Platinum-based drugs (cisplatin, etc.) are used as a first-line therapy for NSCLC patients. However, such treatment is not effective for all patients. Biomarkers that could predict efficiency of the platinum-based treatment should be identified. Aim: To evaluate whether the response to treatment of NSCLC patients is based on ERCC1 and RRM1 gene expression in bronchial washing fluid.
70 patients with a first-time diagnosed NSCLC receiving Cisplatin+Etoposid were involved in the study. RNA was extracted from bronchial washing fluid using “RNeasy Plus Mini Kit” (QIAGEN, Germany). The analysis of ERCC1 and RRM1 expression was done by qRT-PCR method. A χ2 test was used to analyze gene expression in relation to clinicopathological parameters. The survival rates were calculated by the Kaplan-Meier method. The prognostic significance was assessed by the Cox proportional hazards regression model.

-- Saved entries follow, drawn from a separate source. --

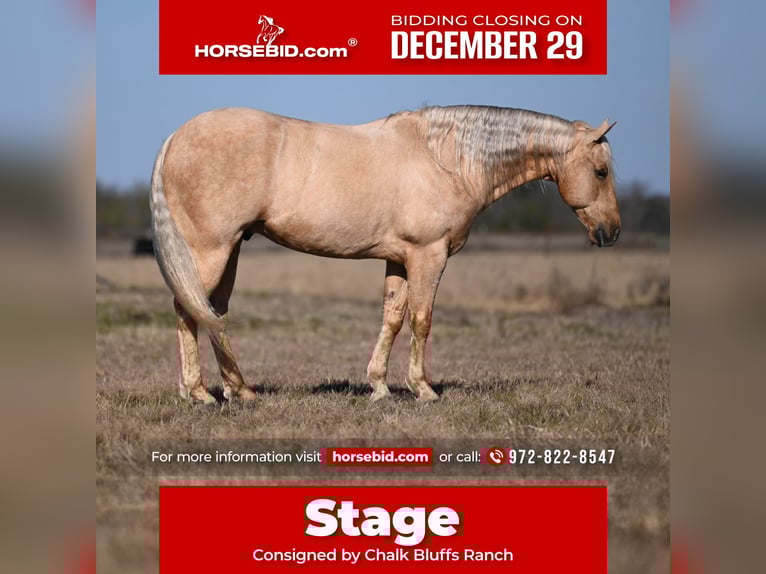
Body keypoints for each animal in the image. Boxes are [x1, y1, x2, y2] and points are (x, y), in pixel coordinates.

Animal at [150, 105, 620, 405]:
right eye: (601, 171)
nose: (611, 232)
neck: (445, 160)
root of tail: (174, 137)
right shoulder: (429, 255)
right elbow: (421, 319)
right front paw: (423, 389)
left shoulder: (399, 259)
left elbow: (392, 317)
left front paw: (379, 386)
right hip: (211, 250)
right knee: (188, 308)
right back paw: (198, 392)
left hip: (229, 251)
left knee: (212, 311)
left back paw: (237, 389)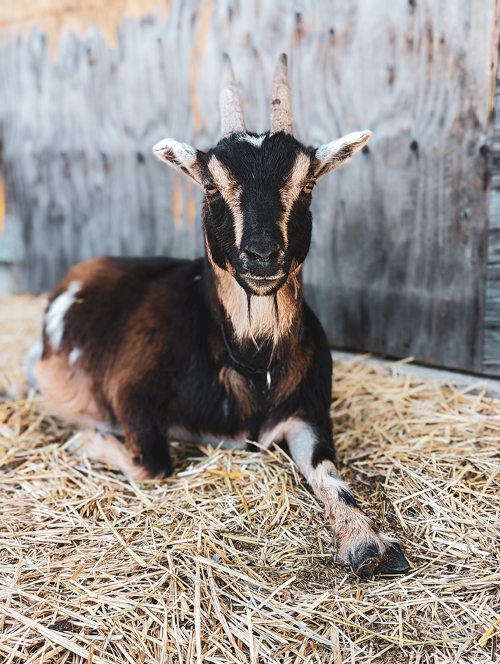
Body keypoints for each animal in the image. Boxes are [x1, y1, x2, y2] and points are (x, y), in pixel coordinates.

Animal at [24, 54, 409, 578]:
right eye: (209, 186)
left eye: (308, 184)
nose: (263, 255)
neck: (251, 363)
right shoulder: (130, 391)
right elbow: (153, 465)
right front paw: (84, 443)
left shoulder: (308, 412)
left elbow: (330, 470)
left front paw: (367, 542)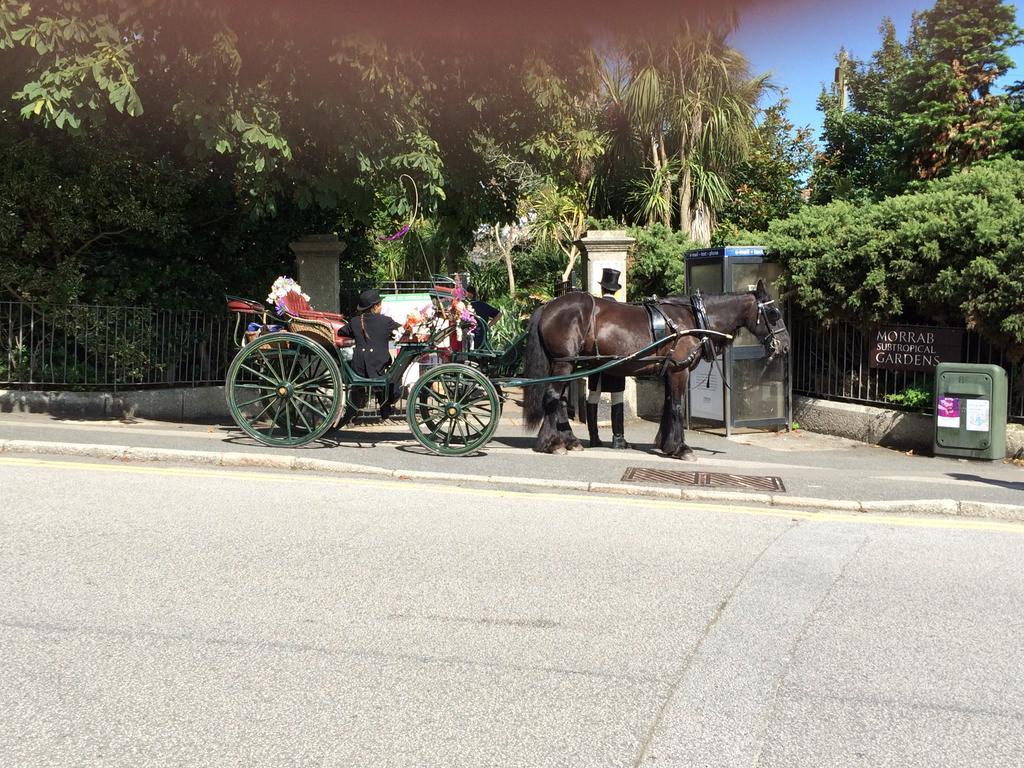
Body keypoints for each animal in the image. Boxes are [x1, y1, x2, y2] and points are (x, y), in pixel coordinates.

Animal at [524, 282, 786, 462]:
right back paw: (552, 444)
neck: (693, 319)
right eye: (774, 314)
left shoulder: (671, 371)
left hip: (568, 365)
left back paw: (568, 440)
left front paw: (667, 444)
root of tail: (548, 306)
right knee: (552, 397)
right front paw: (682, 448)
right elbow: (677, 407)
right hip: (565, 364)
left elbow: (668, 405)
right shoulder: (679, 371)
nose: (784, 346)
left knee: (558, 400)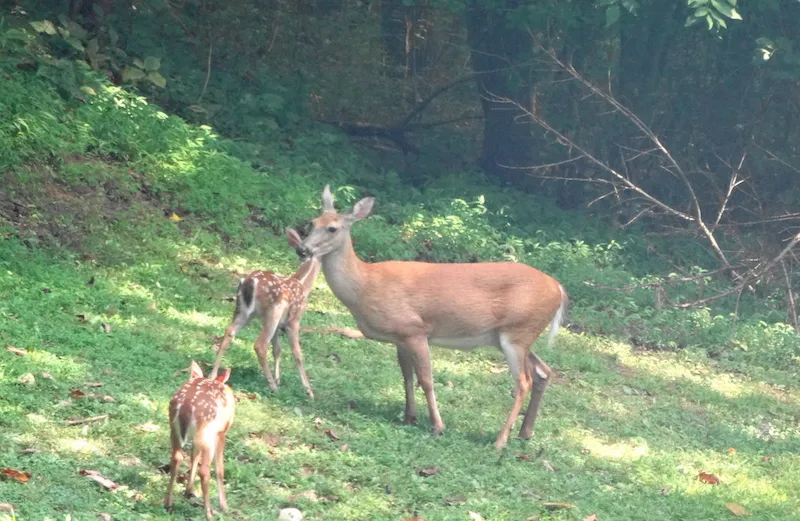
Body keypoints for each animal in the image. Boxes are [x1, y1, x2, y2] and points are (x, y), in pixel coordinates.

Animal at [165, 360, 234, 516]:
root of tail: (185, 406)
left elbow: (194, 456)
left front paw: (189, 490)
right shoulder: (221, 433)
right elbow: (219, 469)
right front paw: (224, 506)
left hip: (175, 429)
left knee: (177, 458)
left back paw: (168, 503)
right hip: (206, 432)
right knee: (204, 471)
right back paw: (209, 513)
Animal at [211, 225, 324, 396]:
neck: (303, 284)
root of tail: (250, 282)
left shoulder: (279, 325)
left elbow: (277, 350)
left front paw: (278, 379)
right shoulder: (294, 320)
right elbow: (297, 352)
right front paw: (309, 391)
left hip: (242, 310)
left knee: (229, 332)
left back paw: (212, 375)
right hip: (272, 311)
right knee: (260, 345)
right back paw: (273, 387)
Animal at [296, 185, 568, 448]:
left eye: (332, 228)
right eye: (312, 222)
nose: (303, 249)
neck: (365, 285)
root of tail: (559, 289)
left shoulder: (415, 329)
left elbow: (426, 379)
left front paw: (437, 426)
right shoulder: (400, 337)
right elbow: (406, 376)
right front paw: (410, 417)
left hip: (517, 332)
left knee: (524, 381)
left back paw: (500, 441)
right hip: (514, 336)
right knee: (543, 371)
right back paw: (524, 433)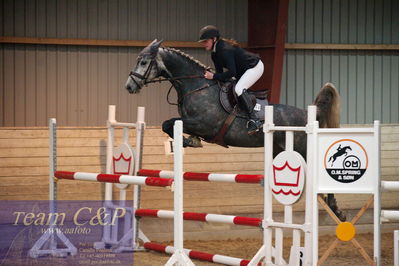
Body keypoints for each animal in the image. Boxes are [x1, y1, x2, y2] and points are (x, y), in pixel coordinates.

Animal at [126, 39, 346, 220]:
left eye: (144, 62)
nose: (129, 87)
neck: (196, 86)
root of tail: (308, 114)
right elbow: (167, 125)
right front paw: (189, 141)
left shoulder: (204, 124)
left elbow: (170, 123)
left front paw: (188, 141)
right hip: (280, 150)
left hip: (302, 148)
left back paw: (336, 209)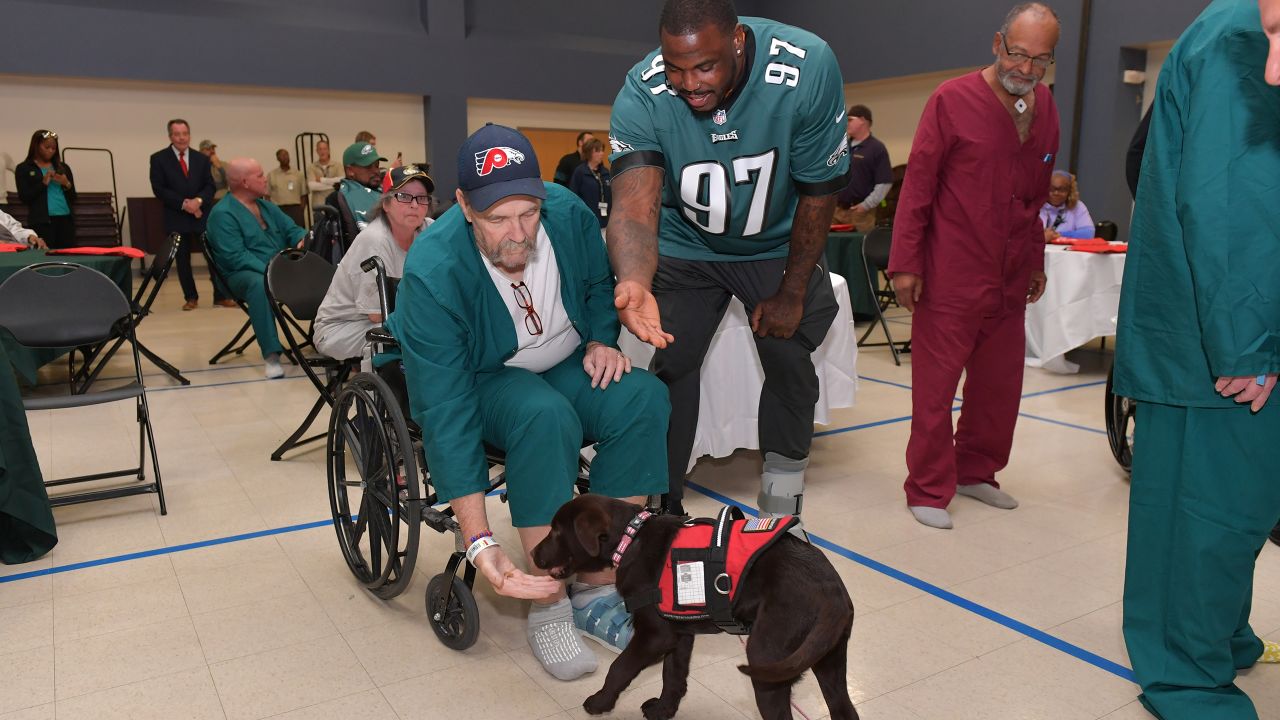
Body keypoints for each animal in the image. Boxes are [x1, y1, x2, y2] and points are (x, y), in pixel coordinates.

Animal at [532, 491, 860, 717]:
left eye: (558, 531)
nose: (534, 554)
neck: (631, 539)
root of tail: (832, 590)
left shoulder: (654, 635)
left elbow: (619, 668)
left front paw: (600, 702)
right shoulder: (679, 634)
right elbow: (673, 676)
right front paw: (663, 710)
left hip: (767, 657)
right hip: (829, 659)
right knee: (844, 709)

Statistically significant differences were found between ERCC1 expression and tumour differentiation grade, RRM1 expression and disease stage and lymph node status. ERCC1 expression was associated with NSCLC patient progression-free survival (PFS) rate depending on gender, disease stage, response to treatment. Patients from high ERCC1 expression group had 7.6 months longer survival than patients from low expression group. RRM1 expression was associated with NSCLC patients PFS rates depending on gender, age, tumour histology and differentiation grade. Patients from low RRM1 expression group had 7.9 months longer survival than those from high expression group. Multivariate analysis of factors influencing PFS rate showed that disease stage (p = 0.01), tumor differentiation grade (p = 0.009), response to treatment (p = 0.02) and RRM1 expression (p = 0.001) were independent prognostic factors of NSCLC patients PFS.
ERCC1 and RRM1 genes may influence platinum-based chemotherapy treatment of NSCLC patients. In order to improve the effectiveness of treatment it is appropriate to identify RRM1 expression changes in the bronchial washing fluid. Therefore, NSCLC patients with high RRM1 expression should be actively followed-up because of quicker disease progression.
Clinical trial identification
Lithuanian Bioethics Committee No. 158200-09-381-104
Legal entity responsible for the study
National Cancer Institute
All authors have declared no conflicts of interest.